Selected passage =
Re: impersonation and application path

2017-05-18 Thread Sanjay Pujare
+1 for Pramod's proposal for impersonation.

I have an issue with Sandesh's suggestion about making the new behavior as
the default (or only) behavior. This will introduce incompatibility with
other legacy tools (e.g. Datatorrent's dtGateway) that assume user A's HDFS
path as the application path. Because the legacy tools will continue to
assume the old path (user A's path) they will not work with the Apex core
that has this change.

The current behavior might also be preferable to certain users or their
administrators because of not having to deal with multiple HDFS user
directories (for administration, logging, backup etc).

On Thu, May 18, 2017 at 4:01 PM, Sandesh Hegde 
wrote:

> My vote is to make the new proposal as the default behavior. Is there a use
> case for the current behavior? If not then no need to add the configuration
> setting.
>
> On Thu, May 18, 2017 at 3:47 PM Pramod Immaneni 
> wrote:
>
> > Sorry typo in sentence "as we are not asking for permissions for a lower
> > privilege", please read as "as we are now asking for permissions for a
> > lower privilege".

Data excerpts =
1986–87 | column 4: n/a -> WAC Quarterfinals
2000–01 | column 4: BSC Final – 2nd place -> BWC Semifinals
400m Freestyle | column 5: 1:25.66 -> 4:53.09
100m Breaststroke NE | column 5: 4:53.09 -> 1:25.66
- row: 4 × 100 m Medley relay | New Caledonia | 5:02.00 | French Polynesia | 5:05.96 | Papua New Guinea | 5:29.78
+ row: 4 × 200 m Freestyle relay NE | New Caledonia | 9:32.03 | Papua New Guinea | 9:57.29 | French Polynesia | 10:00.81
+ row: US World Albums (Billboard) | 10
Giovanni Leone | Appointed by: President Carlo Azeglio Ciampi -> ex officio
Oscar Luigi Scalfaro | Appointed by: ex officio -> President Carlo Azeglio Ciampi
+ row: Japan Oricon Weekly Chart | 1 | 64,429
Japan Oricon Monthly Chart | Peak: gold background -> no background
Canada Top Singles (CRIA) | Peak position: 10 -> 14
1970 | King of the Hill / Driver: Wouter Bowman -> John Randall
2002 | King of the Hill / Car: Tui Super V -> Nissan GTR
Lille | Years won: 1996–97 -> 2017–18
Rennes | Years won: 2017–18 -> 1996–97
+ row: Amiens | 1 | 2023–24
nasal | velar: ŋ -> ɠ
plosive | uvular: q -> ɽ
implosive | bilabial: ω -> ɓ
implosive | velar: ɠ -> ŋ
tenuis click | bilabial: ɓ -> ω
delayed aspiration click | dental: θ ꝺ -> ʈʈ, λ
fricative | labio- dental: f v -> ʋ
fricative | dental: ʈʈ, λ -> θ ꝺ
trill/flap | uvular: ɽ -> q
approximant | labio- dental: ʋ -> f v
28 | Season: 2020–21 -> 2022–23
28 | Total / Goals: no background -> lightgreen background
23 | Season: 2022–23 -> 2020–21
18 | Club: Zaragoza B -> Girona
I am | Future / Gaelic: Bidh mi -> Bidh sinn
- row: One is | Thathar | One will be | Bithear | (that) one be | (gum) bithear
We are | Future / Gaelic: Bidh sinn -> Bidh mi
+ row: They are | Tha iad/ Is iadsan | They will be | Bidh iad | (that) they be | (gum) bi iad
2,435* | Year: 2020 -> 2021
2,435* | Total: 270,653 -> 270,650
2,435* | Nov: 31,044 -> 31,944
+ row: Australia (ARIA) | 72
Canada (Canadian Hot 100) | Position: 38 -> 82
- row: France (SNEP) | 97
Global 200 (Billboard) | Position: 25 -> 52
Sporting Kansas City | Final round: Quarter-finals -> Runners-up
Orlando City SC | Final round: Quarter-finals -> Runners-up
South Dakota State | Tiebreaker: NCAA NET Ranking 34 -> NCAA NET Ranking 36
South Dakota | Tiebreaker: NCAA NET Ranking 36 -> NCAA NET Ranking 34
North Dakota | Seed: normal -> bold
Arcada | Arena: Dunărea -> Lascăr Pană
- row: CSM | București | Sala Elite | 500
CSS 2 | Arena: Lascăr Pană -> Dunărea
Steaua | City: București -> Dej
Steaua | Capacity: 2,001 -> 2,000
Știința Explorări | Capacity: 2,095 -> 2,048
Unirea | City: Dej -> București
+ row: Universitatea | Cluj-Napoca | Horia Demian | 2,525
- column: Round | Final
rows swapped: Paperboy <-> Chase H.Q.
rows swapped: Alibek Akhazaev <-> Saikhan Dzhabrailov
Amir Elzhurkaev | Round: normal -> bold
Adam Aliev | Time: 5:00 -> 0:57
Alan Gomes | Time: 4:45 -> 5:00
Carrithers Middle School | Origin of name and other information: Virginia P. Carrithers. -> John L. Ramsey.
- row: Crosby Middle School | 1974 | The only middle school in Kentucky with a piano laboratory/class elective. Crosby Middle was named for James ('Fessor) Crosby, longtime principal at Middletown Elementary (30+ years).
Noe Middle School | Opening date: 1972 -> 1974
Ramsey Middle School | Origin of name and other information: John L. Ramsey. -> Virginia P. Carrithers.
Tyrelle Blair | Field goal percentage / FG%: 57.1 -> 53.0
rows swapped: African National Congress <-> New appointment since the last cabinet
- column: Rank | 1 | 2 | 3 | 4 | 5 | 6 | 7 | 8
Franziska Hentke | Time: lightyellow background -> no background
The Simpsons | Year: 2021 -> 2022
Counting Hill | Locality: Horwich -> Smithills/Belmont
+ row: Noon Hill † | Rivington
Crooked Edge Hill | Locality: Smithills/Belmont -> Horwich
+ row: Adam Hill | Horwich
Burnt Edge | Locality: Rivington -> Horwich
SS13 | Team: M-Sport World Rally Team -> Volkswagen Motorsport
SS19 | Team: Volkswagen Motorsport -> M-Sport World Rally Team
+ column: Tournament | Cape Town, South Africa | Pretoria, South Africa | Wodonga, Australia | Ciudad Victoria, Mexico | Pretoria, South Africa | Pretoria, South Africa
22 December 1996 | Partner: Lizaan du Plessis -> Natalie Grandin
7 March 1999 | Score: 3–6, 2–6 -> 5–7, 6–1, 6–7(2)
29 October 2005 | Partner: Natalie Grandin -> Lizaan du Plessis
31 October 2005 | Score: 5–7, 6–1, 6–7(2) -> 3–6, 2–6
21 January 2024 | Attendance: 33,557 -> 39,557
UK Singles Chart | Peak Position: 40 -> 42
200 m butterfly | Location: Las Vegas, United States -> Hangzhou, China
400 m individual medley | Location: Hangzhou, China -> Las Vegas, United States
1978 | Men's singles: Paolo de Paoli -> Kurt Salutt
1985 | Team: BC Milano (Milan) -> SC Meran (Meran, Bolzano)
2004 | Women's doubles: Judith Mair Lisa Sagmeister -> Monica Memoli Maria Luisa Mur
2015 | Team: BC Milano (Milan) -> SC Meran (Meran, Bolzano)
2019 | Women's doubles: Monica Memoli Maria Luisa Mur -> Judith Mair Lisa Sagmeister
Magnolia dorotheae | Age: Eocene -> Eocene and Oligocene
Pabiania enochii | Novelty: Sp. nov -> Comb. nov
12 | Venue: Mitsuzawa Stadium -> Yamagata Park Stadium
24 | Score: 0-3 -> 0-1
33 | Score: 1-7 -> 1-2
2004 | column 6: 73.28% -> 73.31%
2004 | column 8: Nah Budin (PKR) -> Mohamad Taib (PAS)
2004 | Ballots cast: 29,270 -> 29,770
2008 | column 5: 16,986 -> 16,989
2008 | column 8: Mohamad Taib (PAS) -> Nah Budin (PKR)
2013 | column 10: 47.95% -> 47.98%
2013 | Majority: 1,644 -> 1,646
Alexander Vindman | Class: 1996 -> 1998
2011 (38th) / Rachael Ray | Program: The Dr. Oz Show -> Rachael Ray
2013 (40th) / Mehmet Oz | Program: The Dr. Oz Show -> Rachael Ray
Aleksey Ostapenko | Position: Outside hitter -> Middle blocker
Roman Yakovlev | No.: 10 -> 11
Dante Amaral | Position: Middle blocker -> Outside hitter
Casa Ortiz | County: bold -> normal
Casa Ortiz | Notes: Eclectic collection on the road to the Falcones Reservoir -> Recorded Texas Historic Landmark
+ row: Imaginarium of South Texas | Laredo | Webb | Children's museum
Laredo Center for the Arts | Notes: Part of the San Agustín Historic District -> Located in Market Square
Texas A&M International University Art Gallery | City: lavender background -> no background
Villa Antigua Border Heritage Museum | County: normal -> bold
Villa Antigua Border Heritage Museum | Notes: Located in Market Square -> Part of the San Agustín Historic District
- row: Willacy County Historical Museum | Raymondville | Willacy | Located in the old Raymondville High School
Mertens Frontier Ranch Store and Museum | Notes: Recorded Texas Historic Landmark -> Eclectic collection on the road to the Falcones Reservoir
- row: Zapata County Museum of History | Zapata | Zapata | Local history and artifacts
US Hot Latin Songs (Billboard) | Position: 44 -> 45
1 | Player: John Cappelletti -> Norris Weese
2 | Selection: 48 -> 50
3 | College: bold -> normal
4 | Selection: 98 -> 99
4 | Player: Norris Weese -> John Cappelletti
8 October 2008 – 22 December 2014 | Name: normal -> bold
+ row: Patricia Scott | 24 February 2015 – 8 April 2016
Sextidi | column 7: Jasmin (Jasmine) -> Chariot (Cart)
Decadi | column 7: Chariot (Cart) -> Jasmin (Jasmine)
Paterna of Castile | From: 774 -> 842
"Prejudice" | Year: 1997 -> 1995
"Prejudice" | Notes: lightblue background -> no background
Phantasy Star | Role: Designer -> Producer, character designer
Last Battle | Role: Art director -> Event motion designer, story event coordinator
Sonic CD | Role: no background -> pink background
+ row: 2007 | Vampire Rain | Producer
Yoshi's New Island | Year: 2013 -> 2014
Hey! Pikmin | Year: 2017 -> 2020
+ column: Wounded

Challenges =
**a.** Copy the part of the impersonation thread that begins at the words "Re: impersonation and" and ends after "has this change.", substituting "older tools" for "legacy tools".
**b.** In the impersonation thread, which legacy tool is named as an example of one that assumes user A's HDFS path as the application path?

Results for each task =
**a.**
Re: impersonation and application path

2017-05-18 Thread Sanjay Pujare
+1 for Pramod's proposal for impersonation.

I have an issue with Sandesh's suggestion about making the new behavior as
the default (or only) behavior. This will introduce incompatibility with
other older tools (e.g. Datatorrent's dtGateway) that assume user A's HDFS
path as the application path. Because the older tools will continue to
assume the old path (user A's path) they will not work with the Apex core
that has this change.

**b.** Datatorrent's dtGateway